If you need accurate timekeeping, you need to use a crystal; ATTinyCore does support using crystal as clock source on the t85 f (most cores do not) - although since it takes 2 of the 5 pins, this is rarely done on the 8-pin parts. Crystal goes between pins PB3/PB4 (arduino pins 3, 4, physical pins 3,2), and each of those pins gets a loading cap appropriate to the crystal between that pin and ground. After connecting the crystal, you need to select crystal as clock source and "burn bootloader" from the IDE.
Have you ruled out EMI as the source of these false pulses? (eg, if you put the same sketch on there, only omit the part that actually does the pulse every hour, do you get any false pulses? If so, that would strongly implicate EMI, that is, the cable picking up ambient electrical noise)

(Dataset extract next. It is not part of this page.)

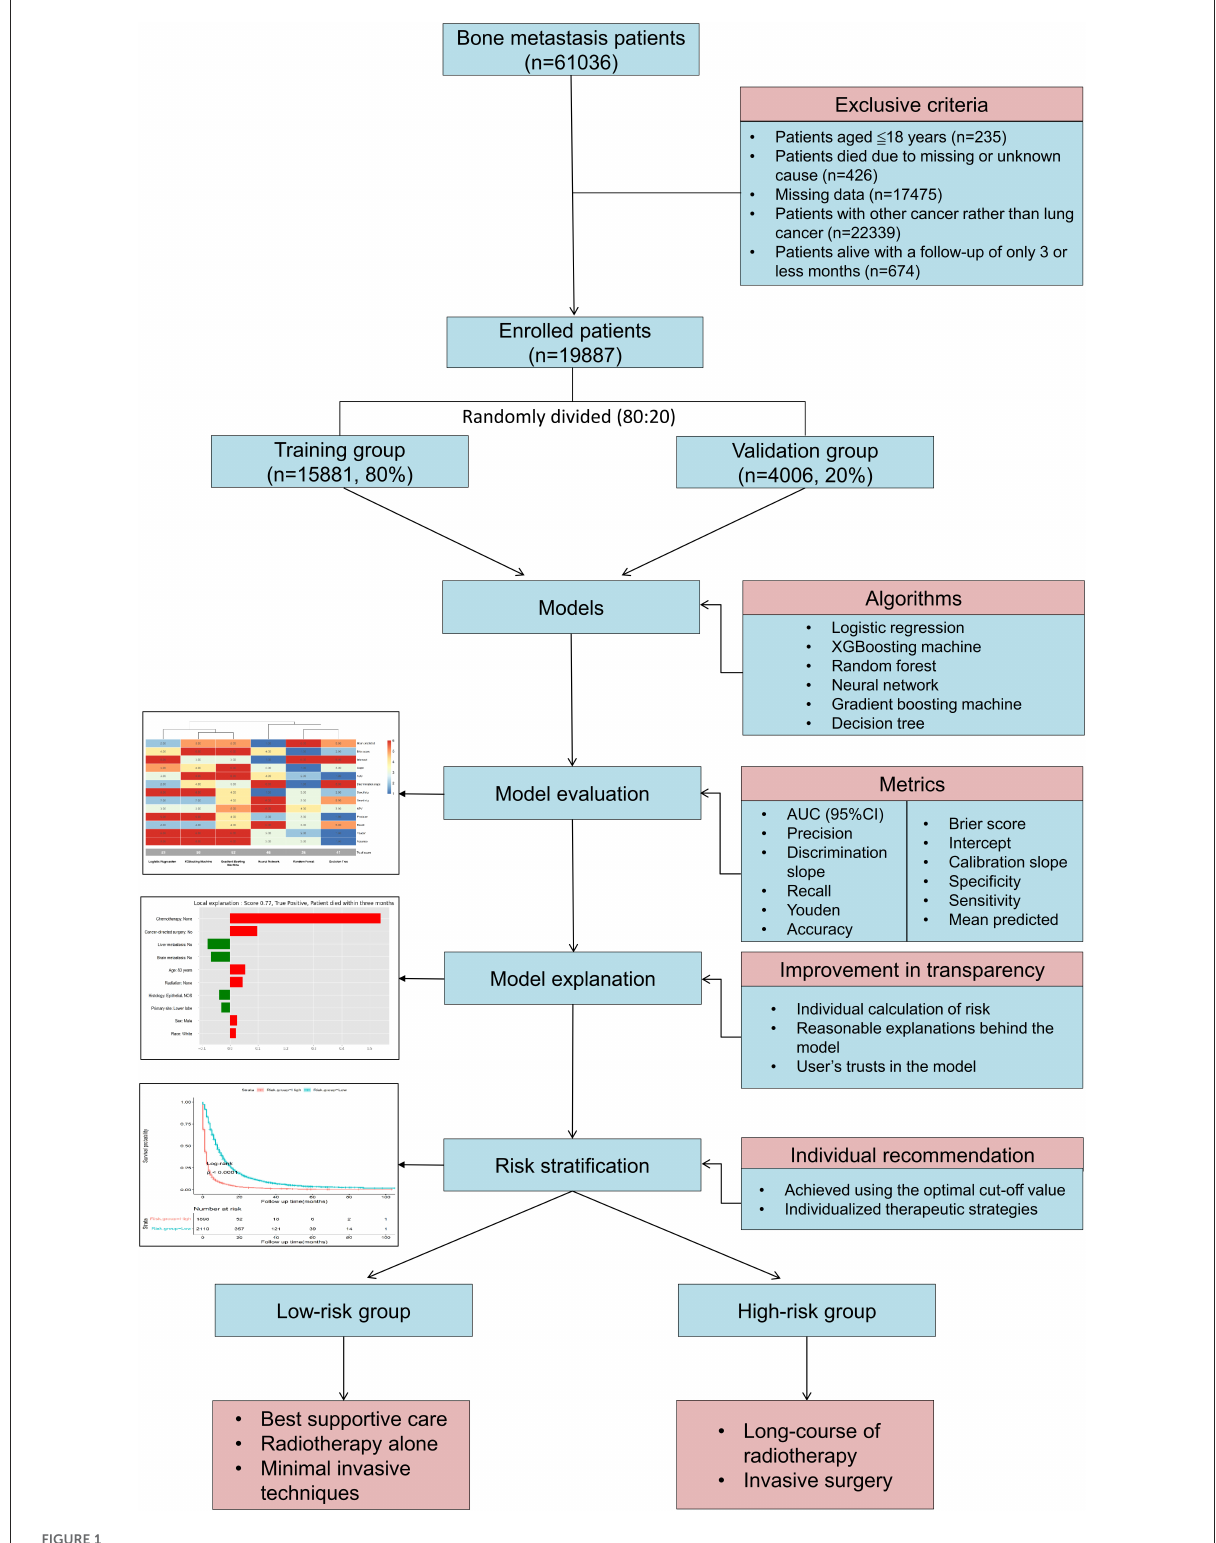
FIGURE1 Patient’s flowchart and study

- General comment regarding pin naming/numbering - the most common practice I've seen is to refer to the Arduino pin number; I think it is better to refer to pins by port/bit (eg, Pxn). Note that - except on the t85 (sort-of-coincidence), you can't refer to the pits in Pxn notation, because the io headers (supplied by compiler package) already define all the Pxn's as n (ie, PB0 is defined to 0) so you can do PORTx|=1<<Pxn; and things like that. I'm pushing for PIN_Pxn defines to be defined to the arduino pin number of Pxn - it's already in my megaTinyCore, and will be in ATTinyCore once I get the 1.4.0 release out (hopefully tonight), and it's in the MCUDude cores too.
** Note that if using a VUSB ATtiny85 breakout board, assuming temperature/voltage hasn't changed from when it was last programmed, it's going to be significantly better, around 1%, since they cal the oscillator from the USB clock when you upload, and save that value.